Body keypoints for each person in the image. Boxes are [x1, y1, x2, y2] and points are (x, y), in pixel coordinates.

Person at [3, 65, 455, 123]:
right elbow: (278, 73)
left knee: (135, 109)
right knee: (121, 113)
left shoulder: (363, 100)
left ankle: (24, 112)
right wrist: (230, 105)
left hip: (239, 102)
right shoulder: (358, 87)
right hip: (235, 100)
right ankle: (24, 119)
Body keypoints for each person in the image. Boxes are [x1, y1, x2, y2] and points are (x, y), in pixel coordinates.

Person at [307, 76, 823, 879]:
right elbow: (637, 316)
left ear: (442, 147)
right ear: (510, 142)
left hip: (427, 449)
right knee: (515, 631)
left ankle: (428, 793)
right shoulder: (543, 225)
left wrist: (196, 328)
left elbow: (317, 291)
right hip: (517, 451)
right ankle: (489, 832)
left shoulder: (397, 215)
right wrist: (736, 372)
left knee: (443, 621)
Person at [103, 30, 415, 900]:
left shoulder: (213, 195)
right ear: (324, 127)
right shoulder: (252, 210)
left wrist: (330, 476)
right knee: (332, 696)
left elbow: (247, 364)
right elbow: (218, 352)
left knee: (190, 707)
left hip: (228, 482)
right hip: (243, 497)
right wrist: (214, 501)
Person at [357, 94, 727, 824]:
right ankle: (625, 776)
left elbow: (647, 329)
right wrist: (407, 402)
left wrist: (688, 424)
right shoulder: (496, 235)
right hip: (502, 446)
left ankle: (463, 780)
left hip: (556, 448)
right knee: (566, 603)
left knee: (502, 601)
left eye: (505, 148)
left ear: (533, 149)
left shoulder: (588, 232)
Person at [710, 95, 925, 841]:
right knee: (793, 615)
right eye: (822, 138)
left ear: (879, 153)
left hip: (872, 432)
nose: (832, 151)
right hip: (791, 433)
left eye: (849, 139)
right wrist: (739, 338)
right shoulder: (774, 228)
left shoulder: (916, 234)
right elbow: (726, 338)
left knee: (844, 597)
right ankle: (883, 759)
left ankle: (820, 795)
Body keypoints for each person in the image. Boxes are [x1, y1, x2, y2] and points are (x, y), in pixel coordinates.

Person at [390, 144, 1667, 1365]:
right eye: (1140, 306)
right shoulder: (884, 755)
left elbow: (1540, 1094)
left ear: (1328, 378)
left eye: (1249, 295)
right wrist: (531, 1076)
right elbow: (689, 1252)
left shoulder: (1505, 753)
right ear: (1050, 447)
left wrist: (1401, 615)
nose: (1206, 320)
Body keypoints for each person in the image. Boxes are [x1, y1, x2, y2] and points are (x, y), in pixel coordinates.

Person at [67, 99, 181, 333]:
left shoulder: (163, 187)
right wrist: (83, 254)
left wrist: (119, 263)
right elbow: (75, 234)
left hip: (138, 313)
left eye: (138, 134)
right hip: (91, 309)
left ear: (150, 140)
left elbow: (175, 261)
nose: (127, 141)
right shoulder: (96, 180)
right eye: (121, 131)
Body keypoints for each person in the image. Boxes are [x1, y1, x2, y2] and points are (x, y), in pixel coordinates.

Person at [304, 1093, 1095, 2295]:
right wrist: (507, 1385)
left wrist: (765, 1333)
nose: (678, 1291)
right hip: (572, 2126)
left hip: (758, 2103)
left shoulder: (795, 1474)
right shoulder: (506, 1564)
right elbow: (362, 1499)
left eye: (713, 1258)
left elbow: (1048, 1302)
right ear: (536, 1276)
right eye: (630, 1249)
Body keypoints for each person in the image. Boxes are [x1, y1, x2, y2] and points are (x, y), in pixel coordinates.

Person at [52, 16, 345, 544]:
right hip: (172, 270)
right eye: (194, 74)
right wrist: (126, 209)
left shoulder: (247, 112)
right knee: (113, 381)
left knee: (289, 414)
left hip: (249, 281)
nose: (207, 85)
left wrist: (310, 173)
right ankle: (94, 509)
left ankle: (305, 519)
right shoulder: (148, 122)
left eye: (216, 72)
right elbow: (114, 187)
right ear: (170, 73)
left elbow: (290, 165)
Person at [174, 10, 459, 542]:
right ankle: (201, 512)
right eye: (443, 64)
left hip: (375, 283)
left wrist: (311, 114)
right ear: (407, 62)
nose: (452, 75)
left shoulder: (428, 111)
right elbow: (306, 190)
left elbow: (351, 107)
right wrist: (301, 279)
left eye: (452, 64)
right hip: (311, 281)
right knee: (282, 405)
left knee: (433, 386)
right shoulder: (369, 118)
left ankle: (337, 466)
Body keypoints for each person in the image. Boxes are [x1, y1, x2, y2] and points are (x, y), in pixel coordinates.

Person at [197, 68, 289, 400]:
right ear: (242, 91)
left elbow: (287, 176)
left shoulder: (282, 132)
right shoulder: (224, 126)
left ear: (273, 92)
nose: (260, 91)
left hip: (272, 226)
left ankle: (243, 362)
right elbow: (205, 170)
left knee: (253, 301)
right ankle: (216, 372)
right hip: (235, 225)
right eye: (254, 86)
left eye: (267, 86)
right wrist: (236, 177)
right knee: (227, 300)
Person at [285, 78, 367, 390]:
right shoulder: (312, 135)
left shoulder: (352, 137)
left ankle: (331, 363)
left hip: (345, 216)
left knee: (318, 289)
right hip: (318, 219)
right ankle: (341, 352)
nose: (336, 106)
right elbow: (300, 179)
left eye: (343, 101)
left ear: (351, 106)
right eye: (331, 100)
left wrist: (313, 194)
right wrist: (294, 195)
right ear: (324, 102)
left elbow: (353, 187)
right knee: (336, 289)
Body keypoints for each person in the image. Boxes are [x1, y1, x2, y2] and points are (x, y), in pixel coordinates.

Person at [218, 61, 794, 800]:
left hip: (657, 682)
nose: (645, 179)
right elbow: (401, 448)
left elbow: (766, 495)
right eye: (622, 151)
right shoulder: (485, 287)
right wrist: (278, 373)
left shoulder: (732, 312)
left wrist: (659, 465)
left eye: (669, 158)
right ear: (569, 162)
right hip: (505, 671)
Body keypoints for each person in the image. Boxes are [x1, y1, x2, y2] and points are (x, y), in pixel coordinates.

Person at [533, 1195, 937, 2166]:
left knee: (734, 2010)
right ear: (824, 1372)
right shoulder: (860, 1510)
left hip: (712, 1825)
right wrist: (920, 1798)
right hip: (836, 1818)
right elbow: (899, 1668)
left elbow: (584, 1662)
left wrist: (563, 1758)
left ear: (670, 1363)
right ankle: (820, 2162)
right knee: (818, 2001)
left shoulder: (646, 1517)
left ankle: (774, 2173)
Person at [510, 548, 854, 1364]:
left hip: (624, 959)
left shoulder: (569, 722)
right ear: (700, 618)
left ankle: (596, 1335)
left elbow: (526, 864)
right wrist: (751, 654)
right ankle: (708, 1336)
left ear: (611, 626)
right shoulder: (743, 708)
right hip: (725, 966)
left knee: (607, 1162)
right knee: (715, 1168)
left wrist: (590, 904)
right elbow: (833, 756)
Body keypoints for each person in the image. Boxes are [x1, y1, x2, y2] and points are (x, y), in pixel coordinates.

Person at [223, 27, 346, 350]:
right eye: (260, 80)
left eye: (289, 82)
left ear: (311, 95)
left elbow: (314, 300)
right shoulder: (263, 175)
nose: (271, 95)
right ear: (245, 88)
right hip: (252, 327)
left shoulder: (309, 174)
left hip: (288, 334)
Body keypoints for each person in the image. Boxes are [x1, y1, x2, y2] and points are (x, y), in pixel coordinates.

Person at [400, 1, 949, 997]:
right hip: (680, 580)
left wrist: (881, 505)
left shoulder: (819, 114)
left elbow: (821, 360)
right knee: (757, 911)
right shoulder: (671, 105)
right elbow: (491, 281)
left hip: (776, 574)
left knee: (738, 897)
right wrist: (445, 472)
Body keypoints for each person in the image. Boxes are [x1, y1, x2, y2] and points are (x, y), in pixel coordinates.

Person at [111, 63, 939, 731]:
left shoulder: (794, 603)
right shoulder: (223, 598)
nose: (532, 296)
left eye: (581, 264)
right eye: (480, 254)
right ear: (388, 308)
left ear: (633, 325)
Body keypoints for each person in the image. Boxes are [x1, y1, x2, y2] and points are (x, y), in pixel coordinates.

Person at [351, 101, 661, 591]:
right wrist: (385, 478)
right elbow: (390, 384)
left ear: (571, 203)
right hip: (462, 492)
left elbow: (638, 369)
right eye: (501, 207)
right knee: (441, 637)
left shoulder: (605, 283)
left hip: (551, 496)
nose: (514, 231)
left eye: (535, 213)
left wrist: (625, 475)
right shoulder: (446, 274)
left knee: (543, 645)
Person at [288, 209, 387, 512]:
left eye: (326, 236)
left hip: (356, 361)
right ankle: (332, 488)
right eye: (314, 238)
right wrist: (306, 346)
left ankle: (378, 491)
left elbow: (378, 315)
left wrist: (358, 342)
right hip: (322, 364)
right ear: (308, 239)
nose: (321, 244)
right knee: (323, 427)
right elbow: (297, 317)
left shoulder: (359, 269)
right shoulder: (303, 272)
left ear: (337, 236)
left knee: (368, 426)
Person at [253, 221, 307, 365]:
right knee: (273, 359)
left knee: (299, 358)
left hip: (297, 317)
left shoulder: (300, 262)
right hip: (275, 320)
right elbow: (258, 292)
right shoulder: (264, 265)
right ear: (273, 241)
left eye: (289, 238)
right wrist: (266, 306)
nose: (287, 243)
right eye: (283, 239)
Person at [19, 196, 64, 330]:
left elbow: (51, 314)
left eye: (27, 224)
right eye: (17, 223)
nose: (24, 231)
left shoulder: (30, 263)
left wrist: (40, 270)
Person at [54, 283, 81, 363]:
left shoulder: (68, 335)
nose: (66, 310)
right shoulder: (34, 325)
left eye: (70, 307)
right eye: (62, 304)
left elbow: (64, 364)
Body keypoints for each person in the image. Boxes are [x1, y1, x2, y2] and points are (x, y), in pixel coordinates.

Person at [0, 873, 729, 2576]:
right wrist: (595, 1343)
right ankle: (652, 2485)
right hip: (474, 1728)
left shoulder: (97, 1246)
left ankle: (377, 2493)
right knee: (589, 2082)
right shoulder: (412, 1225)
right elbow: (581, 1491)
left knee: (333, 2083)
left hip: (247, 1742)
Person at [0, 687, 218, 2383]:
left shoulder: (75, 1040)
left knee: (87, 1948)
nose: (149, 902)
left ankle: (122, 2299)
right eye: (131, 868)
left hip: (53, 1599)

━━━

*Problem description*
Copy out only the lines from the one containing "right knee: (589, 2082)" down to the last line of the material, keeping both ends.

*Written solution*
right knee: (589, 2082)
right shoulder: (412, 1225)
right elbow: (581, 1491)
left knee: (333, 2083)
left hip: (247, 1742)
Person at [0, 687, 218, 2383]:
left shoulder: (75, 1040)
left knee: (87, 1948)
nose: (149, 902)
left ankle: (122, 2299)
right eye: (131, 868)
left hip: (53, 1599)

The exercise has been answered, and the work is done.